Saturday, October 17, 2015

If the Heart is a Muscle, then We Should Treat it Like a Muscle

   If the heart is a muscle, then, medically, we should treat it like a muscle. I wonder how much good could be done if we treated heart failure with this in mind. Muscles need exercised, pure and simple. If a muscle is weak, I don't know that it will ever be strong unless it is exercised.
   Current medical practice is to lay a person down when their heart gets too weak, put them on their back and treat them with medication. Let them rest, let them rest.
   Maybe we should, let them work, let them work.
   I suppose there are times you shouldn't. When you tear a muscle, you have to let it recover. You do get off it. So it might be the same with a heart. If it is torn or inflamed, let it rest.
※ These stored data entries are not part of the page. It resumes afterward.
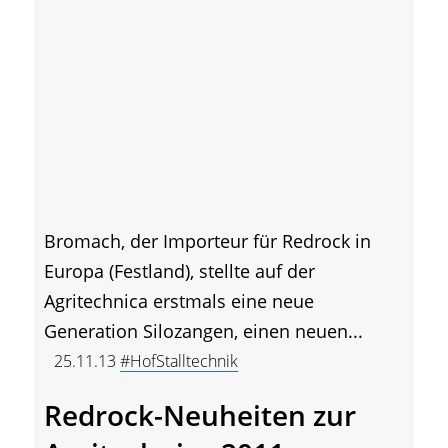
Bromach, der Importeur für Redrock in
Europa (Festland), stellte auf der
Agritechnica erstmals eine neue
Generation Silozangen, einen neuen...
25.11.13
#HofStalltechnik
Redrock-Neuheiten zur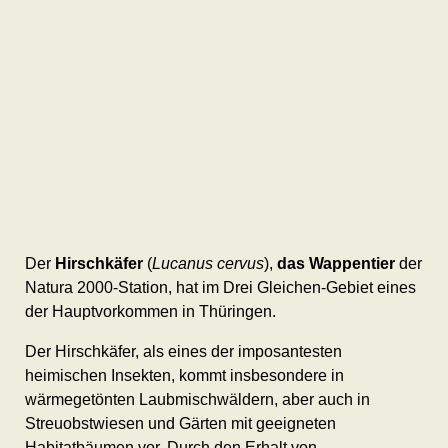
Der
Hirschkäfer
(
Lucanus cervus
),
das Wappentier
der
Natura 2000-Station, hat im Drei Gleichen-Gebiet eines
der Hauptvorkommen in Thüringen.
Der Hirschkäfer, als eines der imposantesten
heimischen Insekten, kommt insbesondere in
wärmegetönten Laubmischwäldern, aber auch in
Streuobstwiesen und Gärten mit geeigneten
Habitatbäumen vor. Durch den Erhalt von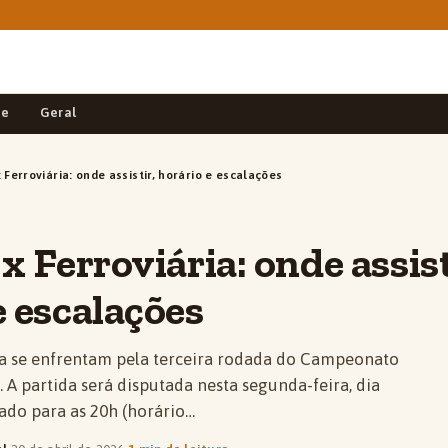
de
Geral
 Ferroviária: onde assistir, horário e escalações
x Ferroviária: onde assist
e escalações
ria se enfrentam pela terceira rodada do Campeonato
C. A partida será disputada nesta segunda-feira, dia
ado para as 20h (horário…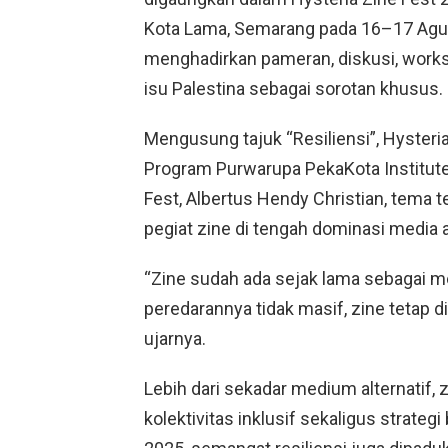
Kota Lama, Semarang pada 16–17 Agust
menghadirkan pameran, diskusi, works
isu Palestina sebagai sorotan khusus.
Mengusung tajuk
“Resiliensi”
, Hysteri
Program Purwarupa PekaKota Institute
Fest, Albertus Hendy Christian, tema
pegiat zine di tengah dominasi media 
“Zine sudah ada sejak lama sebagai m
peredarannya tidak masif, zine tetap dip
ujarnya.
Lebih dari sekadar medium alternatif,
kolektivitas inklusif sekaligus strateg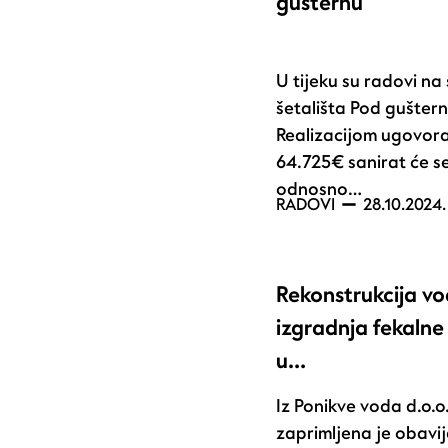
gušternu
U tijeku su radovi na 
šetališta Pod gušter
Realizacijom ugovora
64.725€ sanirat će s
odnosno…
RADOVI
28.10.2024.
Rekonstrukcija v
izgradnja fekaln
u…
Iz Ponikve voda d.o.o
zaprimljena je obavi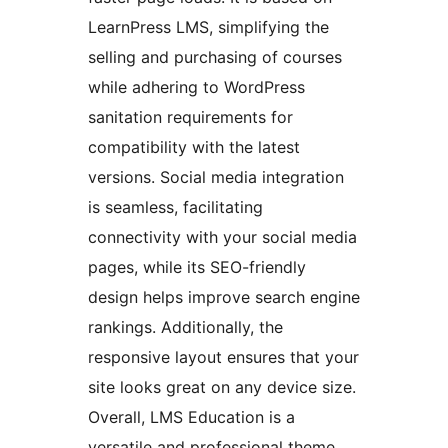
LearnPress LMS, simplifying the
selling and purchasing of courses
while adhering to WordPress
sanitation requirements for
compatibility with the latest
versions. Social media integration
is seamless, facilitating
connectivity with your social media
pages, while its SEO-friendly
design helps improve search engine
rankings. Additionally, the
responsive layout ensures that your
site looks great on any device size.
Overall, LMS Education is a
versatile and professional theme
But, if it is just weak, exercise might be just what the doctor ordered -- or what he should have ordered.
   So, work the heart, not hard, but hard enough to make a difference. Strap them to a self-powered stationary bicycle so they can't fall off, and let it work them a little. Then, place them in a structure that holds them up and in place as a treadmill below them puts them through a walk. These things are better than having them peddle on their own, or walk with a walker on their own, because they do not have to expend energy balancing and holding themselves up. They get more of a cardiovascular workout because they then are able to go faster.
   I know, because I run on a treadmill partially in the same fashion. I had a hip replaced years ago, and it left me unable to run much at all outside. I don't know if it is the pounding the hip takes or what, but I can't go much faster than a walk.
    But, if I get on the treadmill, I can put my hands on the bars on each side and lift my weight just enough that I can run -- fast, 10 mph for minutes and minutes, sometimes for three miles. By the time I've finished, I'm dripping in sweat -- and that means I've gotten a good cardiovascular workout.
    I don't know how much exercise will be the right amount -- how much will be necessary to revive a heart -- but I can see it will make a difference. As I suggested at the top of this blog, the heart is a muscle, and I don't know if a muscle has ever become strong without exercise. Maybe creatine and steroids injections will help -- I don't know -- but I know exercise will.